GIVEN ENTRIES |
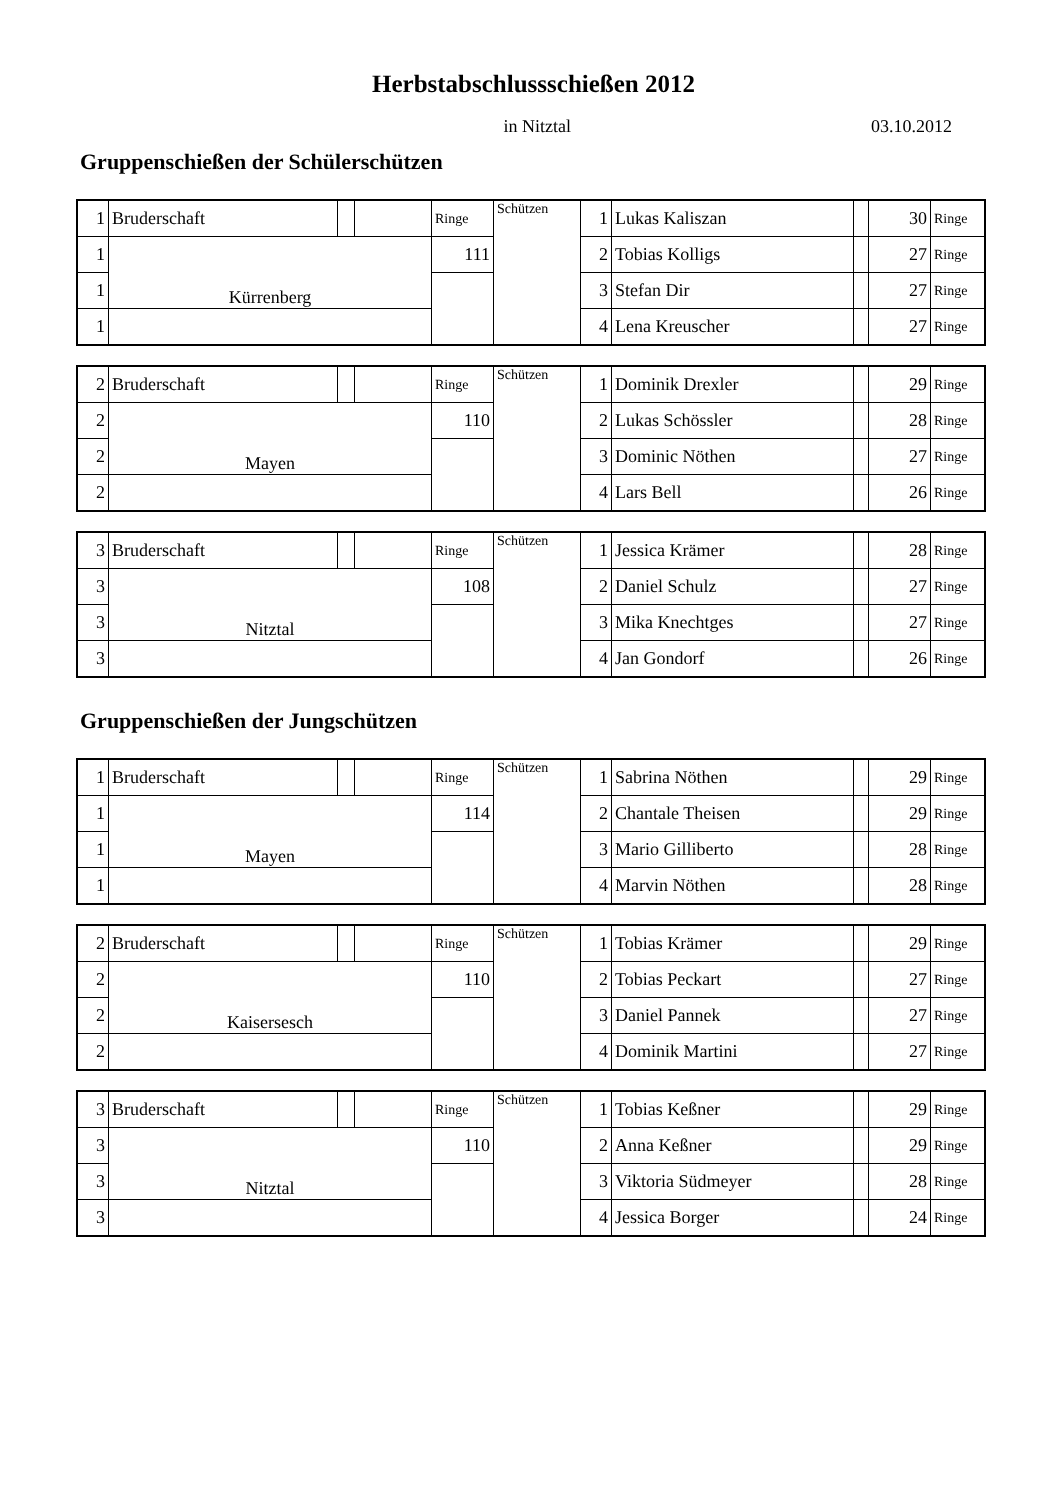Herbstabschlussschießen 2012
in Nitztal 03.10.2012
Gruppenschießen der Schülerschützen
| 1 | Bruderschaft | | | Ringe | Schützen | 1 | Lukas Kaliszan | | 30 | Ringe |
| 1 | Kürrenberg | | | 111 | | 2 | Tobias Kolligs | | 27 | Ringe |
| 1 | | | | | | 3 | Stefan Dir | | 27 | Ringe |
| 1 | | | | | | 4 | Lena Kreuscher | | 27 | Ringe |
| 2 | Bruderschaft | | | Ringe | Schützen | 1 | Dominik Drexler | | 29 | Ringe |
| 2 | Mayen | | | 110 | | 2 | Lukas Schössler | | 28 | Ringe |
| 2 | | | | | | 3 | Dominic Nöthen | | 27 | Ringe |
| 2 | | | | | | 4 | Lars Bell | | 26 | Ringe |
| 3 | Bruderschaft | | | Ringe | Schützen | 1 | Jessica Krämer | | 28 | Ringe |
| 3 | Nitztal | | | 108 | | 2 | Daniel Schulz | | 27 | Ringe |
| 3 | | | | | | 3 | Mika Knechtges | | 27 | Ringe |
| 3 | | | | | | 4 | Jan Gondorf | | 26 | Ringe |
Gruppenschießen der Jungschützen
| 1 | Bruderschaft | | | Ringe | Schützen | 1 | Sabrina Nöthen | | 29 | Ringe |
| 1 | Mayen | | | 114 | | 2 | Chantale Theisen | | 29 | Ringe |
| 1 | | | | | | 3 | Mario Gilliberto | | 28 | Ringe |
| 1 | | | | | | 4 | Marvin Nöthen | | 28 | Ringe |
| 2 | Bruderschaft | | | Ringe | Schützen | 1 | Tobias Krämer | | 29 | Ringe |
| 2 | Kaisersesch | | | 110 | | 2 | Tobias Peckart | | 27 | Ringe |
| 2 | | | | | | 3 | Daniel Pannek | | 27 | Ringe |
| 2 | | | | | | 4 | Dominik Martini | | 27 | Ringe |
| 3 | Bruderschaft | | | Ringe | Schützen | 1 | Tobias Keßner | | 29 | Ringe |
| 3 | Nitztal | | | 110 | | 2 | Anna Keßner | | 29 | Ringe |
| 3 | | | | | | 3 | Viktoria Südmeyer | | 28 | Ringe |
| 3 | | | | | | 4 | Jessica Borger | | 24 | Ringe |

AIM OF THE EXERCISE | Please copy exactly, and only, the lines running from the one containing "Peckart | | 27 | Ringe |" through the end of the listing.

ANSWER TO THE PROBLEM |
| 2 | Kaisersesch | | | 110 | | 2 | Tobias Peckart | | 27 | Ringe |
| 2 | | | | | | 3 | Daniel Pannek | | 27 | Ringe |
| 2 | | | | | | 4 | Dominik Martini | | 27 | Ringe |
| 3 | Bruderschaft | | | Ringe | Schützen | 1 | Tobias Keßner | | 29 | Ringe |
| 3 | Nitztal | | | 110 | | 2 | Anna Keßner | | 29 | Ringe |
| 3 | | | | | | 3 | Viktoria Südmeyer | | 28 | Ringe |
| 3 | | | | | | 4 | Jessica Borger | | 24 | Ringe |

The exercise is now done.